Essentially your routes (nested or not) act as input, and you will need to validate that. Route level middleware is one approach, but is often too generic to solve anything complex so you may find it easier to tackle it with controller middleware (https://laravel.com/docs/5.7/controllers#controller-middleware).

So you may do something like:

public function __construct()
{
    $this->middleware('auth');

    $this->middleware('canViewProject')->only('show');

    $this->middleware('canEditProject')->except('store');
}

Whether you use Gates, Policies or just plain old middleware will probably depend on the complexity of the project - but the above applies regardless - treat the urls as input and validate accordingly



回答2:

This always has been a discussion between developers even the creators of Laravel have this argument, so what is the good practice?

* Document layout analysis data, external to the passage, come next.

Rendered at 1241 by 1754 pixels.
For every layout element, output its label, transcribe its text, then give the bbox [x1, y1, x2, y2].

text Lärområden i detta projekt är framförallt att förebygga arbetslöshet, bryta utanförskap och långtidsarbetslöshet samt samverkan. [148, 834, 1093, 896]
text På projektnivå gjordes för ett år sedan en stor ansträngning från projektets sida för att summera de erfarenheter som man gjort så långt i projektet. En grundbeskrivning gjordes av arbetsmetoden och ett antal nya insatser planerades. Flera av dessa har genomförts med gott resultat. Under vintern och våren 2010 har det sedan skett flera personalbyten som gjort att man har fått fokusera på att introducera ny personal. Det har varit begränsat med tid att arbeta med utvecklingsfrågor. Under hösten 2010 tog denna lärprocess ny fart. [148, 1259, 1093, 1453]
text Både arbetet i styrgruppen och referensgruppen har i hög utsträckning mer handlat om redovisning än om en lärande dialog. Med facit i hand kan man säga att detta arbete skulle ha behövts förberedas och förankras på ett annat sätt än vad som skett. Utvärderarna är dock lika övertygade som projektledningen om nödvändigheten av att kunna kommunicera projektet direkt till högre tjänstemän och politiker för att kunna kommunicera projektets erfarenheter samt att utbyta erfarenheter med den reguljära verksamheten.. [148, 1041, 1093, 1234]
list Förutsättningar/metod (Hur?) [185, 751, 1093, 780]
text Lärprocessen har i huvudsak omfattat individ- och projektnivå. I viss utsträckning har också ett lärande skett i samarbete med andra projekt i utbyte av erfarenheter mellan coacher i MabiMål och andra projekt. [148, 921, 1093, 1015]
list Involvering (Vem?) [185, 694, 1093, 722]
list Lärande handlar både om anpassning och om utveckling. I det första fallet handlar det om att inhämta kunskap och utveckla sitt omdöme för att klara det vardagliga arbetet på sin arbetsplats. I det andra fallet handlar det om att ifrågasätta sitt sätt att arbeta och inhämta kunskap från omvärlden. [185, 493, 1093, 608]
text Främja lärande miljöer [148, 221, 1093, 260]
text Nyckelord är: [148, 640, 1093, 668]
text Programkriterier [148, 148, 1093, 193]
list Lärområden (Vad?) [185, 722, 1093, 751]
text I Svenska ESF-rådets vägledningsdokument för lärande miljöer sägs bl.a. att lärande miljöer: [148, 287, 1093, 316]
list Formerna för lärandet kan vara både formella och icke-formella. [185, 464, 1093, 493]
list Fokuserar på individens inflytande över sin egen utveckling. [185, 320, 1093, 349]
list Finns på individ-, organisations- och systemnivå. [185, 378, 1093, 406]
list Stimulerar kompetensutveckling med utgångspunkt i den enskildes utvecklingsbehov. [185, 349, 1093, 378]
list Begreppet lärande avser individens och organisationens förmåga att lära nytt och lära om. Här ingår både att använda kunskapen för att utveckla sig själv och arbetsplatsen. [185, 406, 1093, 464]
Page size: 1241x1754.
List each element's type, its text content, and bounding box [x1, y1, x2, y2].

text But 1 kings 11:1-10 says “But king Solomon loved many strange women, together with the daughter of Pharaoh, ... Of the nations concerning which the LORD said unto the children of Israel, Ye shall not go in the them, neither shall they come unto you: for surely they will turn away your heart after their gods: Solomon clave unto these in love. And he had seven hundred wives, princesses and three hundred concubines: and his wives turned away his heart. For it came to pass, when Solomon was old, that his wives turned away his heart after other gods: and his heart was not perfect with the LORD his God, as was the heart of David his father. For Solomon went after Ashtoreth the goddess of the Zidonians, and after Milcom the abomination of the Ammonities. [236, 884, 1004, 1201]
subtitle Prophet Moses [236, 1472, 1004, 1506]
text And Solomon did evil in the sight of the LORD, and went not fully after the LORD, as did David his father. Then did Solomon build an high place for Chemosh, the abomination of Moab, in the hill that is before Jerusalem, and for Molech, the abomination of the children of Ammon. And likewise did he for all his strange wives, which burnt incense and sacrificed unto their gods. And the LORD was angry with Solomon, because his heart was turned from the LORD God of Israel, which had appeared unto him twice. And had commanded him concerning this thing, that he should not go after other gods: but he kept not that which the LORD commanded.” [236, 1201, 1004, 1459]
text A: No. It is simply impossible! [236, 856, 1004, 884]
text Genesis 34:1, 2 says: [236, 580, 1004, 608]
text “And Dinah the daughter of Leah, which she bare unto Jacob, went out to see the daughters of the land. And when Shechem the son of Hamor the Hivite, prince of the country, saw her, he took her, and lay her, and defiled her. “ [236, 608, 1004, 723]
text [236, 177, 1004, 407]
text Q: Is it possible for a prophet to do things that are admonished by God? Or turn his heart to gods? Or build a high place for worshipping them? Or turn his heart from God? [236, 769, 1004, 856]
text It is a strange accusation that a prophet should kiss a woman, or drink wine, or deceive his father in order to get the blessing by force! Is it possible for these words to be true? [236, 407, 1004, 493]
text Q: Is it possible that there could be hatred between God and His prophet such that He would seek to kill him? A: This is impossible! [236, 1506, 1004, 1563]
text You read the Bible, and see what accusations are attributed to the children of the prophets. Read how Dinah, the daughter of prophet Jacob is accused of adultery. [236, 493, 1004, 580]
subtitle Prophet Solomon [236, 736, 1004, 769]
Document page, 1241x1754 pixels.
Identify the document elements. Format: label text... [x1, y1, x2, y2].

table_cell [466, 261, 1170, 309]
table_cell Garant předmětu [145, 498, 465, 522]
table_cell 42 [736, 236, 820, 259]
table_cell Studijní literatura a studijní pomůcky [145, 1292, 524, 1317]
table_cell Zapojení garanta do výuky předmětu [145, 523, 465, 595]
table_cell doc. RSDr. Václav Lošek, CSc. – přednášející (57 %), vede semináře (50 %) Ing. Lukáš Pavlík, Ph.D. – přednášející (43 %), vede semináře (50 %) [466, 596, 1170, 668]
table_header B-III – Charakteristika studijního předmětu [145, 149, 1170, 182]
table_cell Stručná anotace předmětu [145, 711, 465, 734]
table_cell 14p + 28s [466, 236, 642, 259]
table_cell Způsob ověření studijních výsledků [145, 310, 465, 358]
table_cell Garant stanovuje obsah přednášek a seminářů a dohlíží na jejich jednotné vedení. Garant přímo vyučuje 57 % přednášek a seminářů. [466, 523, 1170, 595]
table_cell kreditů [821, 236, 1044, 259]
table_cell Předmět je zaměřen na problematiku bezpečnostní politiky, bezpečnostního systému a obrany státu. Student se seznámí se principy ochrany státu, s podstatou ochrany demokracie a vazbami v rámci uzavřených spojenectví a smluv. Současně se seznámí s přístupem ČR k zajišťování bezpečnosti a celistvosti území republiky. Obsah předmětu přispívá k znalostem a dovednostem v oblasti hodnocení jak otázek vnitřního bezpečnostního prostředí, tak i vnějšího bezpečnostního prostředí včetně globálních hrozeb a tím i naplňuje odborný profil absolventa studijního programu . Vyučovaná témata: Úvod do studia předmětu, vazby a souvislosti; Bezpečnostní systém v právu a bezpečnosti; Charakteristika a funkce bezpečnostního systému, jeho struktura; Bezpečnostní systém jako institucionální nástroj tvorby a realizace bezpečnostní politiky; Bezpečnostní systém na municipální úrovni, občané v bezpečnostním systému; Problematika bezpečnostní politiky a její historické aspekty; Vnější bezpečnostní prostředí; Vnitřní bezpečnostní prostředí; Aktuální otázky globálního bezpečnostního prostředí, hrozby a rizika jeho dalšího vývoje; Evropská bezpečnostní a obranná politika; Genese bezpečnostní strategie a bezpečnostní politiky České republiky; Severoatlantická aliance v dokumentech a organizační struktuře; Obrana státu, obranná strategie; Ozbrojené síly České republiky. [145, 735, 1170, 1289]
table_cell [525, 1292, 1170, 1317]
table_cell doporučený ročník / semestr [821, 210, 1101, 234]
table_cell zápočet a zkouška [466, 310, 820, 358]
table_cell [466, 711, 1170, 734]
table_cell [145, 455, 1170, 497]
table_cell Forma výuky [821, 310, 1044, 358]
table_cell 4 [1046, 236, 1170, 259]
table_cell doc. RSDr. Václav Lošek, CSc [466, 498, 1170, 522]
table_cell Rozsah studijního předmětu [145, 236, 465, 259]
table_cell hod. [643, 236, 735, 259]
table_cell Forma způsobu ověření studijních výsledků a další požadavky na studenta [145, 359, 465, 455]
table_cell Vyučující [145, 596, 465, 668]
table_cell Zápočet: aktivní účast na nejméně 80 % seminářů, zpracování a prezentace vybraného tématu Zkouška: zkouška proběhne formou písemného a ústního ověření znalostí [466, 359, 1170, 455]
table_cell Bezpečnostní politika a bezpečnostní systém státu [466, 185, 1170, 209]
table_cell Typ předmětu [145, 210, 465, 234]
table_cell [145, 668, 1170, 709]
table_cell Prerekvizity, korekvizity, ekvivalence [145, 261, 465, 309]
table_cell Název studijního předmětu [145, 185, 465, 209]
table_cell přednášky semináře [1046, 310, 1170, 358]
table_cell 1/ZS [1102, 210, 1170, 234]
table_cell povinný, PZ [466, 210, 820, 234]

Lately I've seen a tweet from Taylor Otwell saying that he has deprecated the nested routes section from Laravel docs because he didn't prefer it, while when you open Laracasts you see Jeffrey is implementing this concept like /series/php-testing/episodes/hello-world.

As I told it's a quiet argument and when it comes to choices like that I always do what it feels good for me. So if I were you I wouldn't nest neither teams or projects but maybe I would nest projects/documents, I don't go for nesting always.



回答3:

This might be a bit of a deviation from the original question, but I feel that Adam Wathan's Laracon US 2017 talk might be a useful resource for this discussion. (https://www.youtube.com/watch?v=MF0jFKvS4SI)

I am relatively new to development and therefore explore a lot of code bases on github. I always struggle to understand nested routes. So as a best practice I would prefer no-nesting to nesting.

Keeping stuff "CRUDY by design" as Adam calls it, one thing you achieve, imo, is simplification of route names. If I were to work in a group, that is a pattern I would prefer.

However, referring to the penultimate paragraph on your question, I struggle to understand why an integrity check is not needed.



回答4:

I've spent the last year looking at this and refining it, and stumbled upon an elegant solution recently. Nesting can be done nicely, I'm sticking to resource controllers and dot-syntax for nested route resources.

In order to enforce the route validation, I am using something like the following. There is a good answer here, which suggests explicitly binding the models in question.

So with

Route::resource('posts.comments', 'CommentsController');

You'd use

Route::bind('comment', function ($comment, $route) {
    return Comment::where('post_id', $route->parameter('post'))->findOrFail($comment);
});

This will automatically work everywhere. If required, you could test for the upstream parameter to be found, and only perform the test in those cases (e.g. to cater for routes where only a comment is specified).



回答5:

I think you should makes use of Role concepts, Route grouping , Middleware concepts to build this app

For Role related things check https://github.com/spatie/laravel-permission , a good package

Eg:

Route::group(['middleware' => ['role:super-admin']], function () {
    //
});

You can almost do any role, permission related things using above package.

Assume roles like project manager, developer.

Group your Routes based on roles & assign proper Middleware as you need.

For URL : /teams/team-a/projects/project-b/documents/doc-c

Check the Authenticated user has a role in team-a & project-b (You can check this in Middleware, Controller or custom Service provider anywhere as your need).